Let me begin by saying that I still haven't heard Paatos' critically acclaimed album, Kallocain, produced by Porcupine Tree genius Steven Wilson. It garnered nothing but excellent reviews from the press worldwide, and I can safely say that, after buying and enjoying Timeloss immsensely, I will be checking out Kallocain as well.
Timeloss is the Swedish band's debut reissue by Inside Out with an extended booklet and a bonus video of the song "Hypnotique". Before I played the album, I took a look in the booklet and saw they thanked bands like Opeth, Mikael Akerdeldt, Anekdoten and Katatonia amongst others. Thus, I kind of knew what to expect from this disc. With a female singer named Petronella Nettermalm (who also plays some cello) that reportedly sounds like Bjork (though I wouldn't know since I've never heard any Bjork albums) and her husband Huxflux Nettermalm behind the drums, Paatos' debut immediately reminds me of three bands: Landberk, Anekdoten, and King Crimson. I also hear a good dose of Damnation-era Opeth here. Repeated listens, however, revealed that Timeloss is more attached to the Landberk sound with more restrained guitar playing. The heavy use of mellotron blended with jazzy drumming and bass figures and slight touches of post-rock make this 39-minute disc quite enjoyable. It's very easy to listen to it; and it's this what sets it apart from bands like King Crimson and their 90's pioneers Anekdoten.
Petronella's vocals are very soft, almost fragile. She sings in a very low key and almost whispers the lyrics at some parts. Her voice fits the music excellently though. Her husband Huxflux Nettermalm is also the main songwriter, both lyrics and music, and a great drummer. His playing in the end of "Téa" (which is the name of their daughter from what I read) is very palatable. "Téa" is also a song with Swedish lyrics only but it really doesn't detract from the song, since I rarely listen to the words Petronella sings, but more to her delivery.

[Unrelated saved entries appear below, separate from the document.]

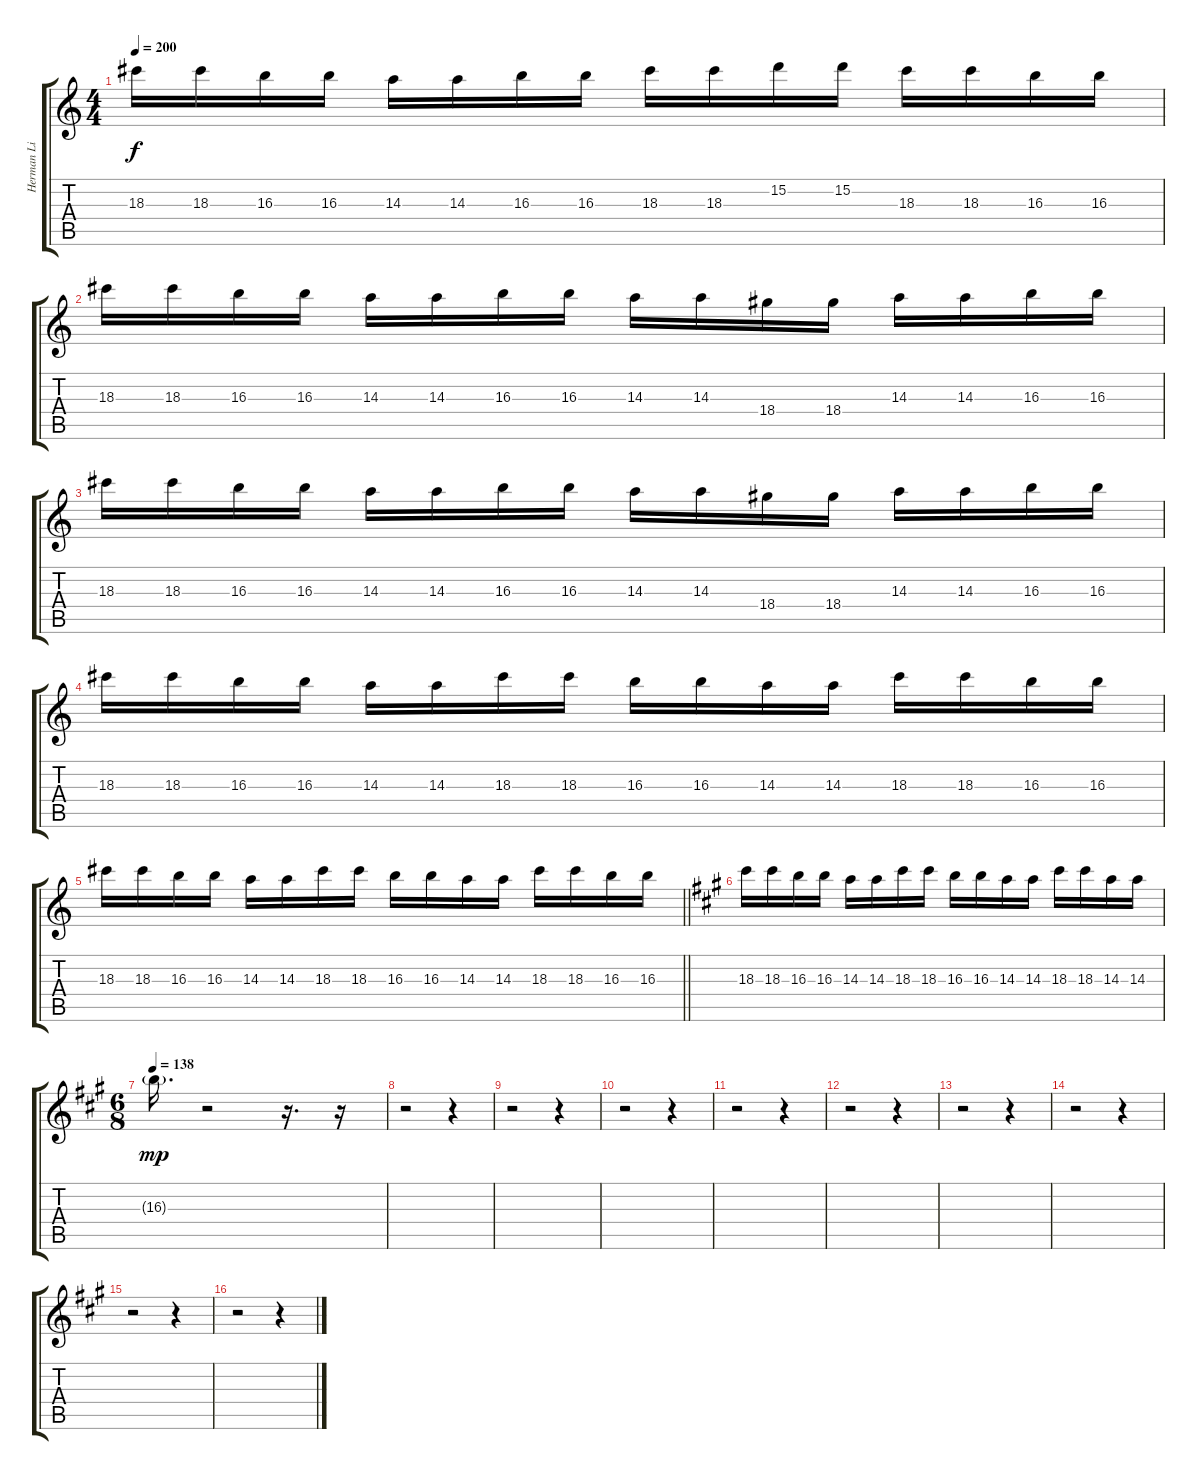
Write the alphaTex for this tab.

\track ("Herman Li | Lead Gtr." "Herman Li ") {instrument distortionguitar}
\staff {score tabs}
\tuning (E4 B3 G3 D3 A2 E2) {hide}
\ts (4 4)
\tempo 200
\clef g2
\ks c
18.3.16{dy f} 18.3.16 16.3.16 16.3.16 14.3.16 14.3.16 16.3.16 16.3.16 18.3.16 18.3.16 15.2.16 15.2.16 18.3.16 18.3.16 16.3.16 16.3.16 |
18.3.16 18.3.16 16.3.16 16.3.16 14.3.16 14.3.16 16.3.16 16.3.16 14.3.16 14.3.16 18.4.16 18.4.16 14.3.16 14.3.16 16.3.16 16.3.16 |
18.3.16 18.3.16 16.3.16 16.3.16 14.3.16 14.3.16 16.3.16 16.3.16 14.3.16 14.3.16 18.4.16 18.4.16 14.3.16 14.3.16 16.3.16 16.3.16 |
18.3.16 18.3.16 16.3.16 16.3.16 14.3.16 14.3.16 18.3.16 18.3.16 16.3.16 16.3.16 14.3.16 14.3.16 18.3.16 18.3.16 16.3.16 16.3.16 |
\barLineRight lightlight
18.3.16 18.3.16 16.3.16 16.3.16 14.3.16 14.3.16 18.3.16 18.3.16 16.3.16 16.3.16 14.3.16 14.3.16 18.3.16 18.3.16 16.3.16 16.3.16 |
\ks a
18.3.16 18.3.16 16.3.16 16.3.16 14.3.16 14.3.16 18.3.16 18.3.16 16.3.16 16.3.16 14.3.16 14.3.16 18.3.16 18.3.16 14.3.16 14.3.16 |
\ts (6 8)
\tempo 138
16.3{g}.16{d dy mp} r.2 r.16{d} r.16 |
r.2 r.4 |
r.2 r.4 |
r.2 r.4 |
r.2 r.4 |
r.2 r.4 |
r.2 r.4 |
r.2 r.4 |
r.2 r.4 |
r.2 r.4
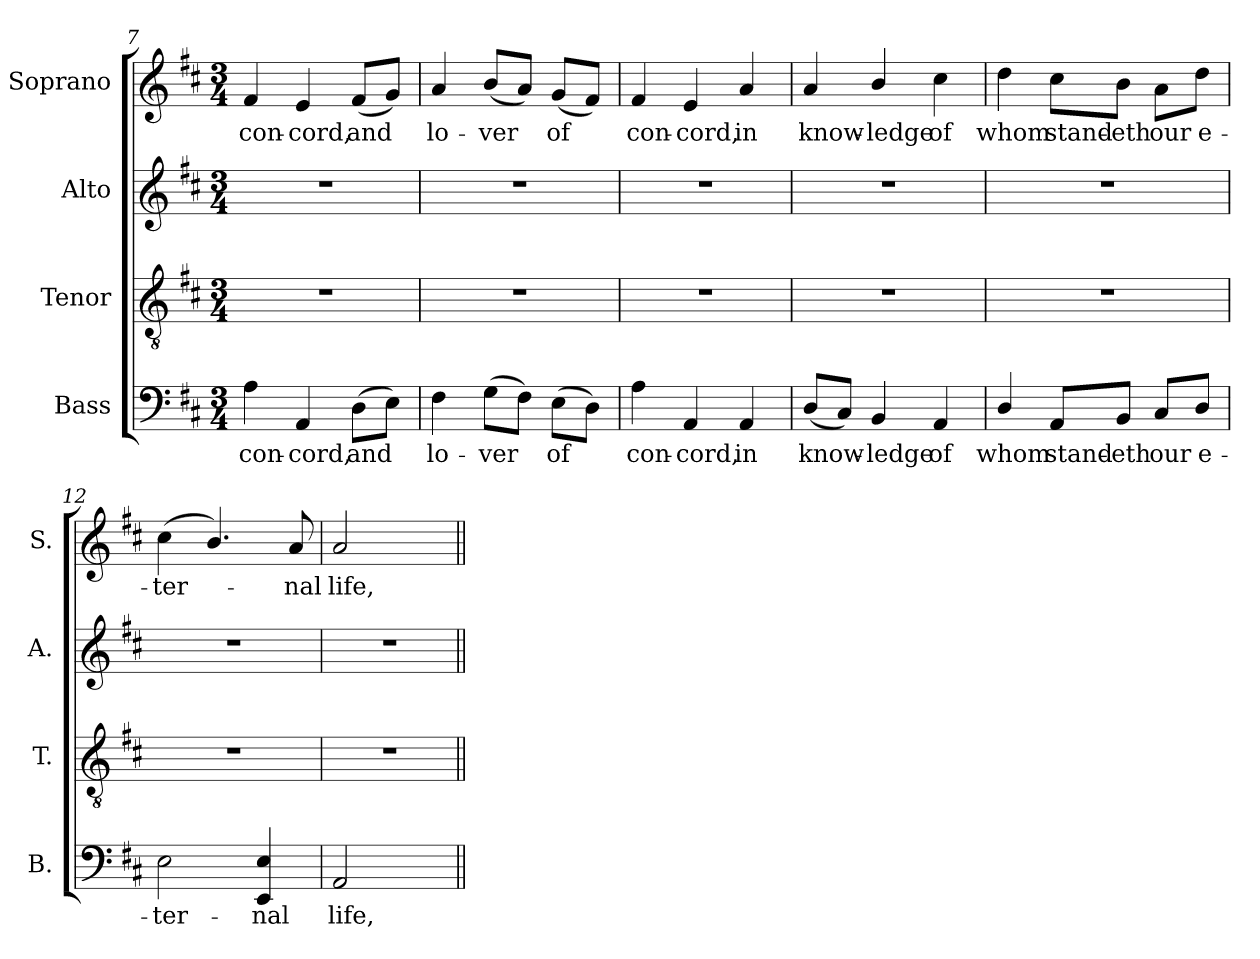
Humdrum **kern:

**kern	**text	**kern	**kern	**kern	**text
*part4	*part4	*part3	*part2	*part1	*part1
*staff4	*staff4	*staff3	*staff2	*staff1	*staff1
*I"Bass	*	*I"Tenor	*I"Alto	*I"Soprano	*
*I'B.	*	*I'T.	*I'A.	*I'S.	*
*clefF4	*	*clefGv2	*clefG2	*clefG2	*
*	*	*ITrd7c12	*	*	*
*k[f#c#]	*	*k[f#c#]	*k[f#c#]	*k[f#c#]	*
*D:	*	*D:	*D:	*D:	*
*M3/4	*	*M3/4	*M3/4	*M3/4	*
=7	=7	=7	=7	=7	=7
!	!LO:LY:b:color=#000000	!LO:N:vis=1	!LO:N:vis=1	!	!
!	!	!	!	!	!LO:LY:b:color=#000000
4Ai\	con-	2.r	2.r	4f#i/	con-
!	!LO:LY:b:color=#000000	!	!	!	!
!	!	!	!	!	!LO:LY:b:color=#000000
4AAi/	-cord,	.	.	4ei/	-cord,
!	!LO:LY:b:color=#000000	!	!	!	!
!	!	!	!	!	!LO:LY:b:color=#000000
(8Di\L	and	.	.	(8f#i/L	and
8Ei\J)	.	.	.	8gi/J)	.
!!LO:LB:g=z
=8	=8	=8	=8	=8	=8
!	!LO:LY:b:color=#000000	!LO:N:vis=1	!LO:N:vis=1	!	!
!	!	!	!	!	!LO:LY:b:color=#000000
4F#i\	lo-	2.r	2.r	4ai/	lo-
!	!LO:LY:b:color=#000000	!	!	!	!
!	!	!	!	!	!LO:LY:b:color=#000000
(8Gi\L	-ver	.	.	(8bi/L	-ver
8F#i\J)	.	.	.	8ai/J)	.
!	!LO:LY:b:color=#000000	!	!	!	!
!	!	!	!	!	!LO:LY:b:color=#000000
(8Ei\L	of	.	.	(8gi/L	of
8Di\J)	.	.	.	8f#i/J)	.
=9	=9	=9	=9	=9	=9
!	!LO:LY:b:color=#000000	!LO:N:vis=1	!LO:N:vis=1	!	!
!	!	!	!	!	!LO:LY:b:color=#000000
4Ai\	con-	2.r	2.r	4f#i/	con-
!	!LO:LY:b:color=#000000	!	!	!	!
!	!	!	!	!	!LO:LY:b:color=#000000
4AAi/	-cord,	.	.	4ei/	-cord,
!	!LO:LY:b:color=#000000	!	!	!	!
!	!	!	!	!	!LO:LY:b:color=#000000
4AAi/	in	.	.	4ai/	in
=10	=10	=10	=10	=10	=10
!	!LO:LY:b:color=#000000	!LO:N:vis=1	!LO:N:vis=1	!	!
!	!	!	!	!	!LO:LY:b:color=#000000
(8Di/L	know-	2.r	2.r	4ai/	know-
8C#i/J)	.	.	.	.	.
!	!LO:LY:b:color=#000000	!	!	!	!
!	!	!	!	!	!LO:LY:b:color=#000000
4BBi/	-ledge	.	.	4bi/	-ledge
!	!LO:LY:b:color=#000000	!	!	!	!
!	!	!	!	!	!LO:LY:b:color=#000000
4AAi/	of	.	.	4cc#i\	of
=11	=11	=11	=11	=11	=11
!	!LO:LY:b:color=#000000	!LO:N:vis=1	!LO:N:vis=1	!	!
!	!	!	!	!	!LO:LY:b:color=#000000
4Di/	whom	2.r	2.r	4ddi\	whom
!	!LO:LY:b:color=#000000	!	!	!	!
!	!	!	!	!	!LO:LY:b:color=#000000
8AAi/L	stand-	.	.	8cc#i\L	stand-
!	!LO:LY:b:color=#000000	!	!	!	!
!	!	!	!	!	!LO:LY:b:color=#000000
8BBi/J	-eth	.	.	8bi\J	-eth
!	!LO:LY:b:color=#000000	!	!	!	!
!	!	!	!	!	!LO:LY:b:color=#000000
8C#i/L	our	.	.	8ai\L	our
!	!LO:LY:b:color=#000000	!	!	!	!
!	!	!	!	!	!LO:LY:b:color=#000000
8Di/J	e-	.	.	8ddi\J	e-
=12	=12	=12	=12	=12	=12
!	!LO:LY:b:color=#000000	!LO:N:vis=1	!LO:N:vis=1	!	!
!	!	!	!	!	!LO:LY:b:color=#000000
2Ei\	-ter-	2.r	2.r	(4cc#i\	-ter-
.	.	.	.	4.bi/)	.
!	!LO:LY:b:color=#000000	!	!	!	!
4EEi/ 4Ei	-nal	.	.	.	.
!	!	!	!	!	!LO:LY:b:color=#000000
.	.	.	.	8ai/	-nal
=13	=13	=13	=13	=13	=13
!	!LO:LY:b:color=#000000	!LO:N:vis=1	!LO:N:vis=1	!	!
!	!	!	!	!	!LO:LY:b:color=#000000
2AAi/	life,	2.r	2.r	2ai/	life,
4ryy	.	.	.	4ryy	.
=||	=||	=||	=||	=||	=||
*-	*-	*-	*-	*-	*-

Former Landberk guitarist Reine Fiske plays sparse, delicate guitar notes reminiscent of 70's German bands. The guitar playing is rather controlled though, as the music on Timeloss is more mellotron-heavy. The symphonic keys on "Hypnotique" mixed with avant-jazz drums and Petronella's cello are really beautiful. Fans of Paatos should give Steven Wilson's Blackfield project a listen if they like this track (except that Blackfield is a lot more progressive). The clarinet-supported "They Are Beautiful" bathes in seas of mellotron soundscapes created by Johan Wallen who also plays the piano, hammond and synthesizers. His electric piano on the 12-minute number "Quits" is one of the most exciting moments on this disc. It strangely reminds me of Pain of Salvation's frenzied keyboard intro on "Inside".
The last song "Quits" is the most modern sounding tune. It features programmed drumming with strange beats and loops. The song delves into a jazzy experimental section with the addition of saxophone, trumpet and trombone in its second half. Nordic folk elements abound the composition secretly revealing the band's Scandinavian roots. I've been playing this for nearly three months and now it's time to pick up the follow-up, Kallocain, produced by one of the most talented musicians around, Steven Wilson.